Anyway, here’s what I do:

Separate an egg (keep the white, it can go in the fridge for another day), place the yolk in a bowl, add a capful of vinegar, a little mustard and salt (and pepper if you want).  Whisk.  When it’s looking nice and fluffy start drizzling the oil in slowly.  Very slowly.  So-slowly-it’s-ridiculous kind of speed.  Whisk, whisk, then whisk some more.

In theory once all the oil is in you can skip to the end step.  But if you’re aything like me you will need this intermediate step….
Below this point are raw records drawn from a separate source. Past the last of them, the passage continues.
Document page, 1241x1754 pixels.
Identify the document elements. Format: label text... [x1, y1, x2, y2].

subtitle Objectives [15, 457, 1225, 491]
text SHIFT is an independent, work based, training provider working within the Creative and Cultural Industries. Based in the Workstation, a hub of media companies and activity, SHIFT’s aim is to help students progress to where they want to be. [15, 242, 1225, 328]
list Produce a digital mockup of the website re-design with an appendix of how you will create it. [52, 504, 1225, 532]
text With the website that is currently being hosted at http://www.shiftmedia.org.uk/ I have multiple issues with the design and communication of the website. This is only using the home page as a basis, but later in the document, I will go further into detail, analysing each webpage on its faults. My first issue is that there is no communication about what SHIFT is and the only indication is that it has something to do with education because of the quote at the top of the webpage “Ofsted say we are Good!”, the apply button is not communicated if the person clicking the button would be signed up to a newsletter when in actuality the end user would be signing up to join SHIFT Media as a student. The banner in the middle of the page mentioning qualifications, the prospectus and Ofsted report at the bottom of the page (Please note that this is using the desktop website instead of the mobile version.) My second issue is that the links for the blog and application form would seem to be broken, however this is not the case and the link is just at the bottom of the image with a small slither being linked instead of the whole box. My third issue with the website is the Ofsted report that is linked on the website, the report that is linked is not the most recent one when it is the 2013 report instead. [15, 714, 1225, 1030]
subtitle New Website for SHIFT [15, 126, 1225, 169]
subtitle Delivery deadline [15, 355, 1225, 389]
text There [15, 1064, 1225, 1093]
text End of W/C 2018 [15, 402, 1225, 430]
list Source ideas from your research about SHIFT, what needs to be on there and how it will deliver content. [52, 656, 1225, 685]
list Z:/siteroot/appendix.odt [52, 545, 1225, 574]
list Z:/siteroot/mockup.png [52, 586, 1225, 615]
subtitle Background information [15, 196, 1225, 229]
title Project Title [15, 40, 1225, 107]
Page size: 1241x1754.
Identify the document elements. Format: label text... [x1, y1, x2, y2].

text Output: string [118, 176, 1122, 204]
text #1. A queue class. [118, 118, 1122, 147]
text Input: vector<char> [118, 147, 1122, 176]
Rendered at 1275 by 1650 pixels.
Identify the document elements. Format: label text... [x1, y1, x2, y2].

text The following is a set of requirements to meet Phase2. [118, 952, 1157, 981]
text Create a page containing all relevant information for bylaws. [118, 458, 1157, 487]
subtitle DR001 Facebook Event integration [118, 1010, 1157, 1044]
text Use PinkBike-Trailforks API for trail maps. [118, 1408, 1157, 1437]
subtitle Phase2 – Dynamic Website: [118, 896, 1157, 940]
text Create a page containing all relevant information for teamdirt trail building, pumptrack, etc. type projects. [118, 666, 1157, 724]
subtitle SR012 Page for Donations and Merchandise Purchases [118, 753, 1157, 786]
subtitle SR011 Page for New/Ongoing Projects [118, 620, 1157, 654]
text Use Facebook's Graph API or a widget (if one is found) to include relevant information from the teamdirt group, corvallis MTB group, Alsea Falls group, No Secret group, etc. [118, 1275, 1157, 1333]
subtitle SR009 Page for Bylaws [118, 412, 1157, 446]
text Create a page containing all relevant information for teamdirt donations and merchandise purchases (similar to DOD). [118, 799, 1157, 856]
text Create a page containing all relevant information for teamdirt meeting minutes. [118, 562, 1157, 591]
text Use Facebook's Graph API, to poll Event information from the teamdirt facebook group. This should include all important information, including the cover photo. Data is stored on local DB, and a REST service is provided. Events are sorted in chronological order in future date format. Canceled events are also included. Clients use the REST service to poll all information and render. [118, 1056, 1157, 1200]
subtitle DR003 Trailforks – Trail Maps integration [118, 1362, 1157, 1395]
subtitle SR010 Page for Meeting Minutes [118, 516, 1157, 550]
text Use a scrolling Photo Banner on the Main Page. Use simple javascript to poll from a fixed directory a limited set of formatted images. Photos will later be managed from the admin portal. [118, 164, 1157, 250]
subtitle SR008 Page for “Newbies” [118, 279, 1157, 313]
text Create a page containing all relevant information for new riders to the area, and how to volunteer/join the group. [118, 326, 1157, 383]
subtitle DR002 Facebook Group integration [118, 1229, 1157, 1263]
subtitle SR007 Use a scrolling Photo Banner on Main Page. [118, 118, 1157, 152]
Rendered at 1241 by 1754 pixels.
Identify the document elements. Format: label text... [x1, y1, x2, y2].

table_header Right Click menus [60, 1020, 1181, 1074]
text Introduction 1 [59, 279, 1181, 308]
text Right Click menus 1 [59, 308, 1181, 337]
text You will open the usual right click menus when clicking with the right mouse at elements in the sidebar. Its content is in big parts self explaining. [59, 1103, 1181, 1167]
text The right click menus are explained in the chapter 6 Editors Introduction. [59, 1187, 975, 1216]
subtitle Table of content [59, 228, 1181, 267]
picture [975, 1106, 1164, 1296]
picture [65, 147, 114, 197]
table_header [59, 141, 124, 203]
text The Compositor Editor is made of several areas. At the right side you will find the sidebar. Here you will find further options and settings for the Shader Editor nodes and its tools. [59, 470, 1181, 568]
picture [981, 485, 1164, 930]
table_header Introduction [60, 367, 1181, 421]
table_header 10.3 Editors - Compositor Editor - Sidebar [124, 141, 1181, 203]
Oh no, I’m nearly finished and it’s starting to separate!!  Stop.  Don’t add any more oil to that one, but don’t tip it down the drain either.  In another bowl place another egg yolk and capful of vinegar.  Whisk again.  Once it’s looking fluffy slowly drizzle the remainder of your oil, then add the separated stuff a bit at a time.  This can be added faster than oil because it’s already mostly done.  Once you have it all combined you can continue to…..

Final step – Stir a tablespoon of boiling water through it (this is supposed to keep it from separating).  Thin (with vinegar or water) if needed, and adjust to taste.

There you have it – mayonnaise for your coleslaw.